Shelby G. Tucker - RBC Capital Markets, LLC, Research Division

In your conversations with the commissioners, do you have any updates on the idea of rate basing natural gas reserves somewhat what you see in Utah?

David R. Emery

No. That's something that we know others are doing and certainly it's something that we've at least contemplated.

But haven't really had any substance of discussions certainly with commissions related to that. It's something that's certainly intriguing to us with the natural gas holdings we have, but we really haven't gone a whole lot further than that at this point, Shelby.

Operator

[Operator Instructions] Our next question comes from Matthew Barnett with Jet Capital.

Matthew Barnett

Could you just remind us on the size of the gas processing plant with Summit and whether or not that size is meant to satisfy the 2 wells being drilled or the entire drilling program?

David R. Emery

Well, it's not going to satisfy the entire drilling program. It'll certainly help -- the way that plants designed is it's designed to be brought on in 20 million cubic feet a day increments.
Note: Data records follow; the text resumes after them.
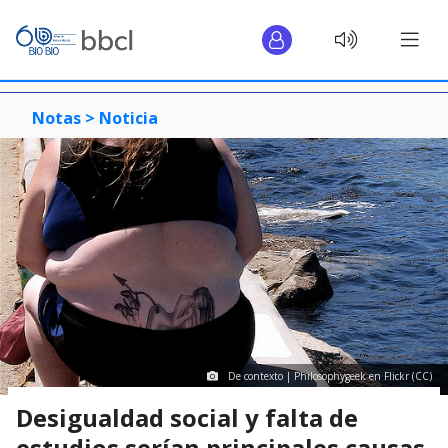
Notas >
Noticia
De contexto | Philosophygeek en Flickr (CC)
Desigualdad social y falta de
estudios serían principales causas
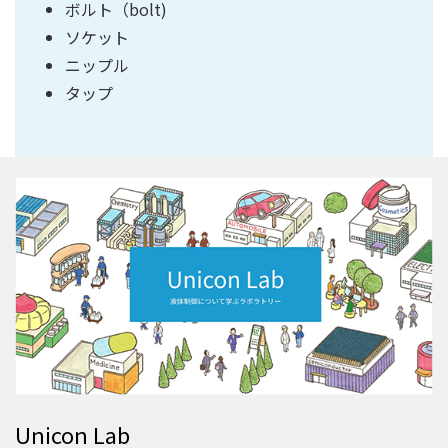
ボルト（bolt)
ソケット
ニップル
タップ
Unicon Lab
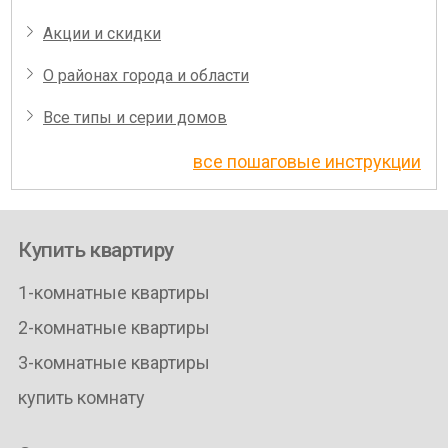
Акции и скидки
О районах города и области
Все типы и серии домов
все пошаговые инструкции
Купить квартиру
1-комнатные квартиры
2-комнатные квартиры
3-комнатные квартиры
купить комнату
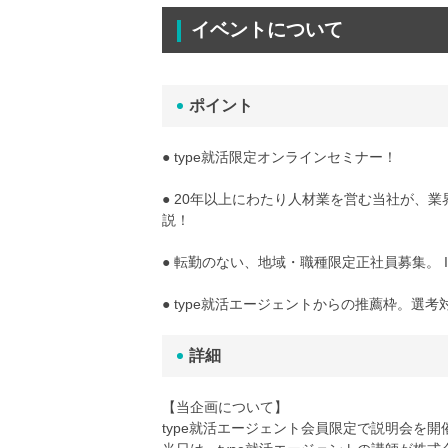
イベントについて
ポイント
● type就活限定オンラインセミナー！
● 20年以上にわたり人材業を営む当社が、
説！
● 転勤のない、地域・職種限定正社員募集。 
● type就活エージェントからの推薦枠。選
詳細
【当企画について】
type就活エージェント会員限定で説明会を開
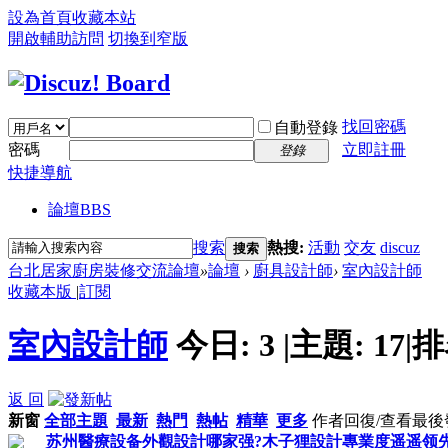
設為首頁
收藏本站
開啟輔助訪問
切換到窄版
找回密碼
自動登錄
密碼
立即註冊
登錄
快捷導航
論壇
BBS
搜索
熱搜:
活動
交友
discuz
搜索
台北居家廚房裝修交流論壇
»
論壇
›
廚具設計師
›
室內設計師
收藏本版
|
訂閱
室內設計師
今日:
3
|
主題:
17
|
排
返 回
新窗
全部主題
最新
熱門
熱帖
精華
更多
作者
回復/查看
最後
苏州醫療設备外觀設計哪家强?木子狸設計專業度遥遥领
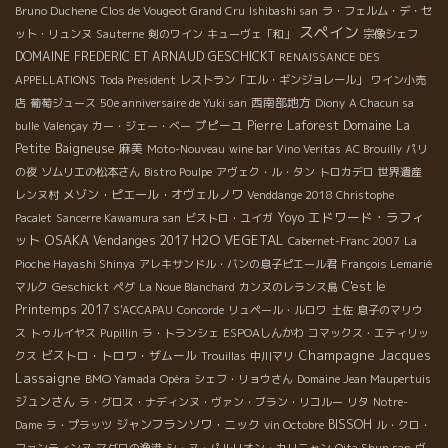
Bruno Duchene
Clos de Vougeot Grand Cru
Ishibashi san
ラ・フェルム・デ・セ
スペイン
ット・リュンヌ
Sauterne
剣のワイン
キューヴェ「和」
宗像シェフ
DOMAINE FREDERIC ET ARNAUD GESCHICKT
RENAISSANCE DES
APPELLATIONS
Toda President
レストラン「エル・ギンジョレール」
ワイン小売
西南部地方
店
葡萄ジュース
50e anniversaire de Yuki san
Diony
A Chacun sa
プピーユ
Pierre Laforest
Domaine La
bulle
Valençay
カー・ジェー・ベー
Petite Baigneuse
麻美
Moto-Nouveau
wine bar Vino Veritas
AC Brouilly
パリ
の夜
ソムリエの松本さん
Bistro Poulpe
アヴェク・ル・タン
トロカデロ
世界遺産
メゾン・ピエール・オヴェルノワ
レンヌ村
Venddange 2018 Christophe
エドワード・ラフィ
Yoyo
Pacalet
Sancerre Kawamura san
ビストロ・ユイガ
ット
OSAKA
H2O VEGETAL
Vendanges 2017
Cabernet-Franc 2007
La
Pioche Hayashi Shinya
アレキサンドル・バンの息子ピエール君
François Lemarié
Geschickt
C'est le
マルク
ペグ
La Noue Blanchard
カンヌのレランス島
Printemps 2017
S'ACCAPAU
Concorde
リュペール・ルロワ
土佐
息子のマリウ
ス
トゥルイヤス
Pupillin
ラ・トランシェ
ESPOAしんかわ
コマックス・エティリッ
Champagne Jacques
ビストロ・トロワ・ザムール
クス
Trouillas
中川マリ
Lassaigne
BMO Yamada
Opéra
シェフ・リョウさん
Domaine Jean Maupertuis
ジュンさん
ラ・グロス・ナディンヌ・ヴァン・ブラン・リコルー
リタ
Notre-
ジャンフランソワ・ニック
BISSOH
Dame
ラ・プラッツ
vin Octobre
ル・クロ・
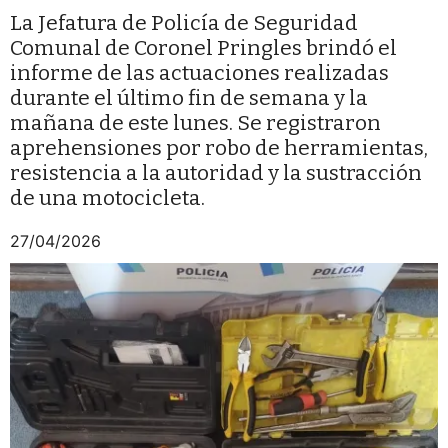
La Jefatura de Policía de Seguridad
Comunal de Coronel Pringles brindó el
informe de las actuaciones realizadas
durante el último fin de semana y la
mañana de este lunes. Se registraron
aprehensiones por robo de herramientas,
resistencia a la autoridad y la sustracción
de una motocicleta.
27/04/2026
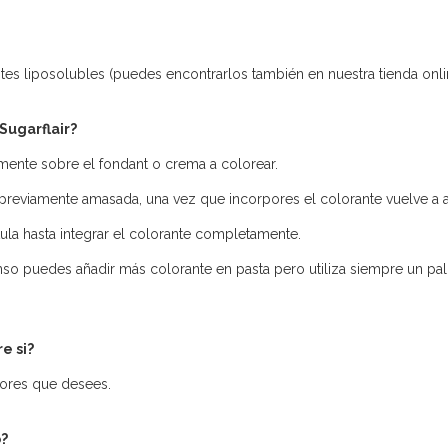
antes liposolubles (puedes encontrarlos también en nuestra tienda onli
Sugarflair?
amente sobre el fondant o crema a colorear.
previamente amasada, una vez que incorpores el colorante vuelve a am
la hasta integrar el colorante completamente.
nso puedes añadir más colorante en pasta pero utiliza siempre un palil
e si?
ores que desees.
o?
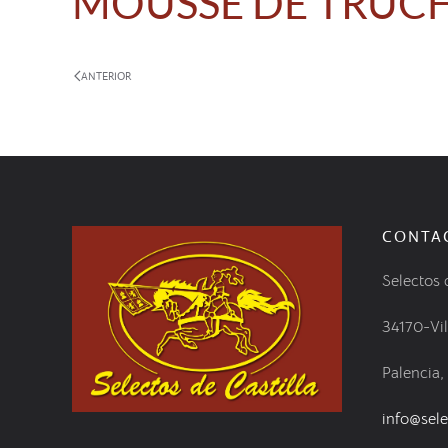
MOUSSE DE TRUCH
ANTERIOR
CONTA
Selectos 
34170-Vi
Palencia,
info@sele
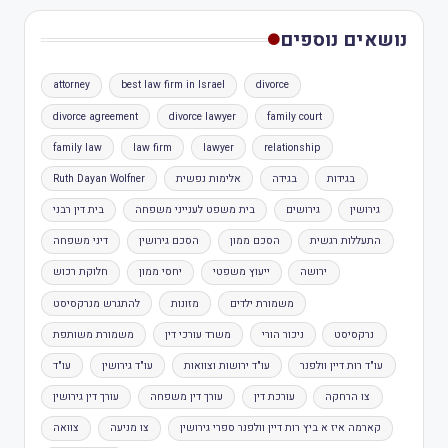
נושאים נוספים
attorney
best law firm in Israel
divorce
divorce agreement
divorce lawyer
family court
family law
law firm
lawyer
relationship
בגידות
בגידה
אלימות נפשית
Ruth Dayan Wolfner
גירושין
גירושים
בית משפט לענייני משפחה
בית דין רבני
התעללות רגשית
הסכם ממון
הסכם גירושין
דיני משפחה
ירושה
ייעוץ משפטי
יחסי ממון
חלוקת רכוש
משמורת ילדים
מזונות
להתגרש מנרקסיסט
נרקסיסט
ניכור הורי
משרד עורכי דין
משמורת משותפת
עו"ד רות דיין וולפנר
עו"ד ירושות וצוואות
עו"ד גירושין
עו"ד
צו הרחקה
עורכת דין
עורך דין משפחה
עורך דין גירושין
קארמה איז א ביץ רות דיין וולפנר ספרי גירושין
צו מניעה
צוואה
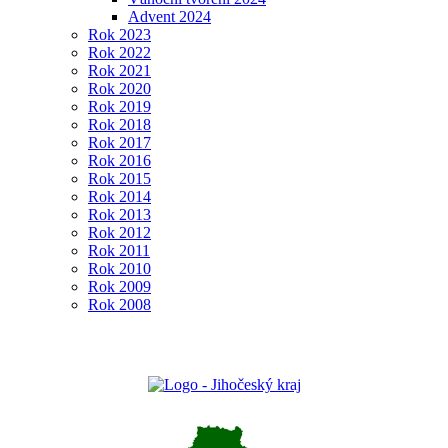
Advent 2024
Rok 2023
Rok 2022
Rok 2021
Rok 2020
Rok 2019
Rok 2018
Rok 2017
Rok 2016
Rok 2015
Rok 2014
Rok 2013
Rok 2012
Rok 2011
Rok 2010
Rok 2009
Rok 2008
And so they'll build it basically 20 million cubic feet of capacity at the time based upon our request. And then the first phase is going to be 20 million a day and that's the phase we're waiting for.

Operator

There are no more questions in queue. I would now like to turn the call back to David Emery, please proceed.

David R. Emery

All right. Thank you.

Well, thank you, everyone, for joining us this morning. We very much appreciate your time and your continued interest in Black Hills.

We're very excited about our performance in 2013 and expect good continued growth going in 2014 as well. So thank you, have a great day and a good weekend.

Operator

Thank you for your participation in today's conference. This concludes the presentation.

You may now disconnect. Have a good day.